Un roman de politique-fiction très noir
L’intrigue de En pays conquis s’appuie sur une situation très actuelle. Certes, il s’agit d’un roman sombre, paru précédemment dans la Série Noire, mais les événements, les analyses, les péripéties mises en scène se conjuguent tout à fait aux éléments de fiction. On n’est jamais loin de dispositions politiques réelles présentes ou ayant eu lieu dans un passé récent.
L’art de l’auteur passe par cette capacité à réunir ces éléments pour former un tout bien cohérent. Il avance des explications, des hypothèses sur l’évolution politique qui relèvent d’une analyse fine du paysage actuel avec une caste gouvernementale à bout de souffle, à bout d’idées et une population de plus en plus attentive aux fallacieuses sirènes populistes de tous poils.
Ce lundi 27 janvier 2017 au matin, une femme de ménage découvre le cadavre de Christian Dumas, le président de la Commission des comptes de campagne, dans son bureau.
Le dimanche 18 juin 2017, Angélique Dumas rentre chez elle alors que les résultats électoraux tombent et donnent au Rassemblement national une entrée massive à l’Assemblée. Aucune majorité ne se dégage pour gouverner. Ces résultats inquiètent tous ceux qui œuvrent pour les finances du pays, et Angélique en tant qu’adjointe au sous-directeur de la synthèse des finances publiques, le patron du Crédit parisien, la première banque de la zone euro…
Le Président s’interroge car il a déjà frôlé le désastre face à la candidate de la droite Hélène Cassard. Celle-ci, pourtant, a dû laisser la place à Laurence Varennes du Rassemblement. Et le score avait été encore serré. Ces résultats sont l’œuvre de François Belmont, un homme de l’ombre, une relation du père d’Angélique. Il est un l’acteur de la situation difficile avec une cohabitation gauche-droite et la participation inévitable du Rassemblement au gouvernement.

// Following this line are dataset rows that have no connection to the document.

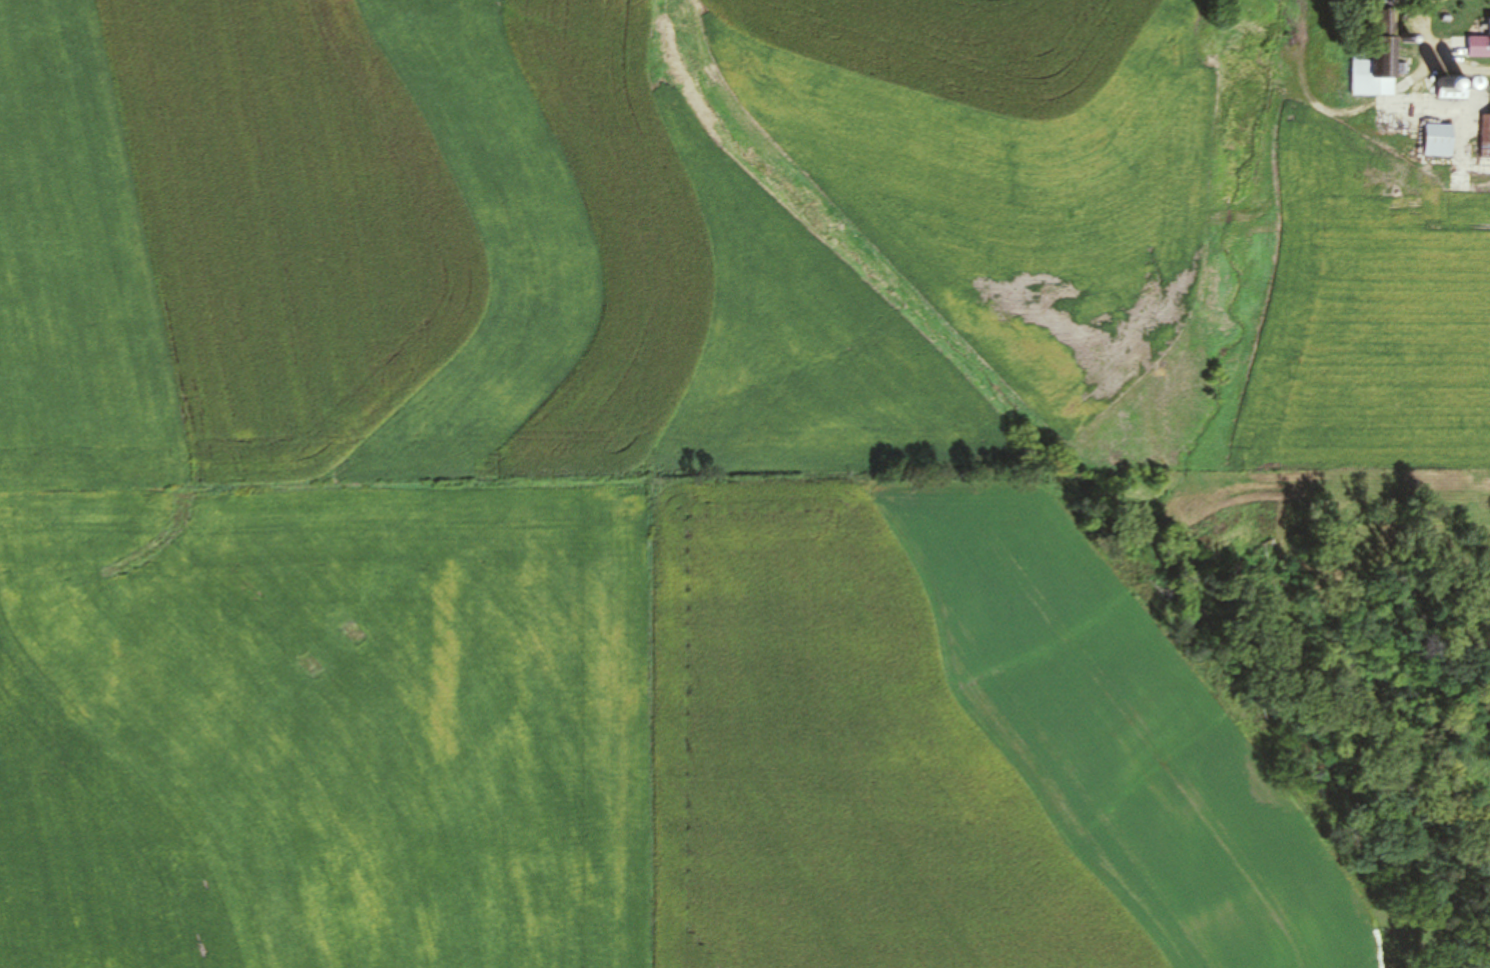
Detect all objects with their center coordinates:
building: (1382, 4)
building: (1479, 45)
building: (1370, 80)
building: (1440, 140)

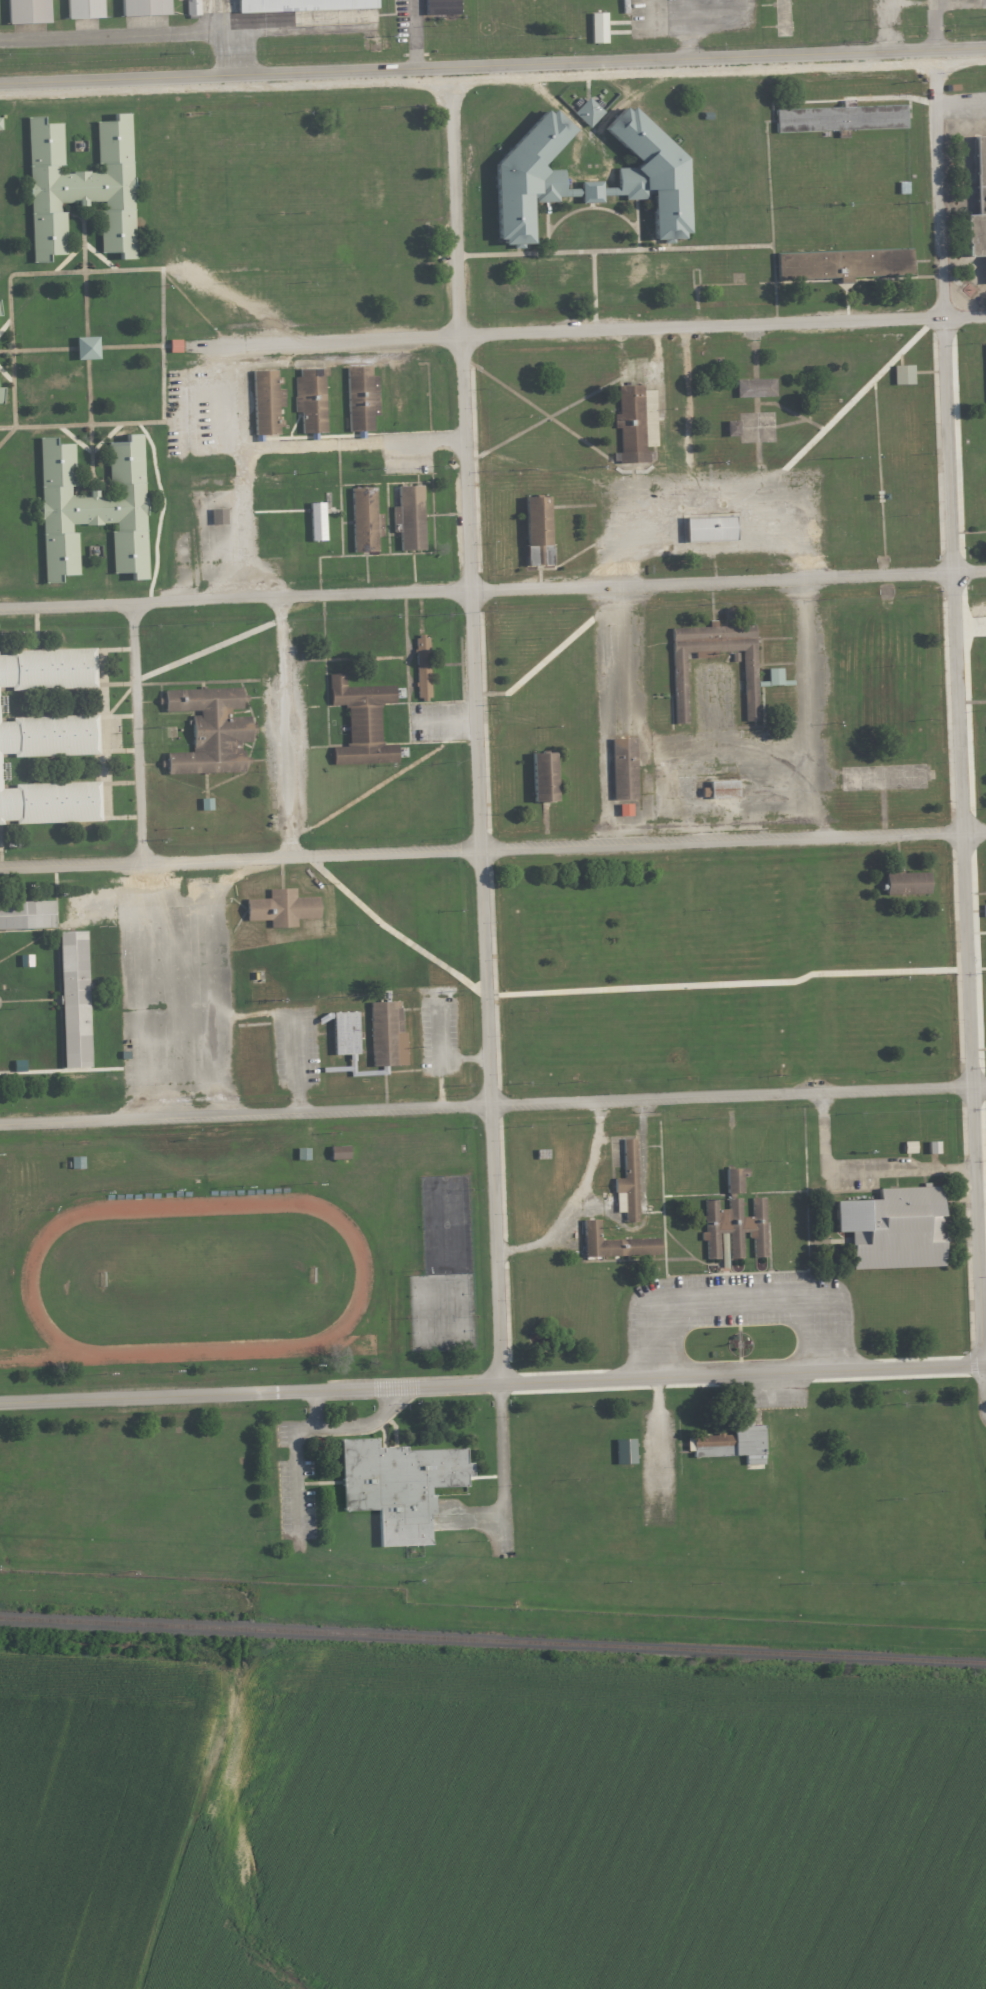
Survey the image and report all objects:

Mais la mort du père d’Angélique, assassinat ou suicide, risque fort de compromettre ses plans…
Thomas Brennec qui est à l’aise dans les ramifications entre Bercy et les milieux financiers, les incidences de décisions prises à la va-vite ou dans un sens qui se veut démagogique, décrit des conditions tendues. Il rend un bel hommage à ces fonctionnaires qui œuvrent dans l’ombre pour tenter de garder au pays une position financière à peu près stable : “Un boulot de tâcheron, un travail sans gloire ni reconnaissance, au service de gens aussi incultes que nuisibles.“
Il brosse des portraits peu amènes des politiciens qui ne voient que leurs intérêts personnels : “…protéger l’État des politiques qui se comportent comme des sauvages, capables de laisser derrière eux un champ de ruines si cela leur permet de gravir une marche de plus vers le sommet.”. Il décrit les magouilles politiciennes menées par des gens avides de pouvoir, prêts à tout pour l’obtenir, le garder, aller jusqu’à se renier eux-mêmes, abandonner, sans parler d’honneur, un minimum de respect de soi.
Les masques des personnages politiques sont assez faciles à soulever, bien que certains d’entre eux en portent, sans doute, plusieurs. Mais l’auteur développe une belle intrigue avec la mort, dans des circonstances troubles, de Christian Dumas, ce président de Commission chargé de valider les comptes de campagnes des candidats aux élections.
En pays conquis conquiert le lecteur par son récit attractif, par son intrigue qui prend en compte les sentiments les plus profonds de l’être humain dans un cadre machiavélique.
serge perraud
Thomas Bronnec, En pays conquis, Folio, coll. “Policier” n° 873, janvier 2019, 288 p. – 7, 40 €.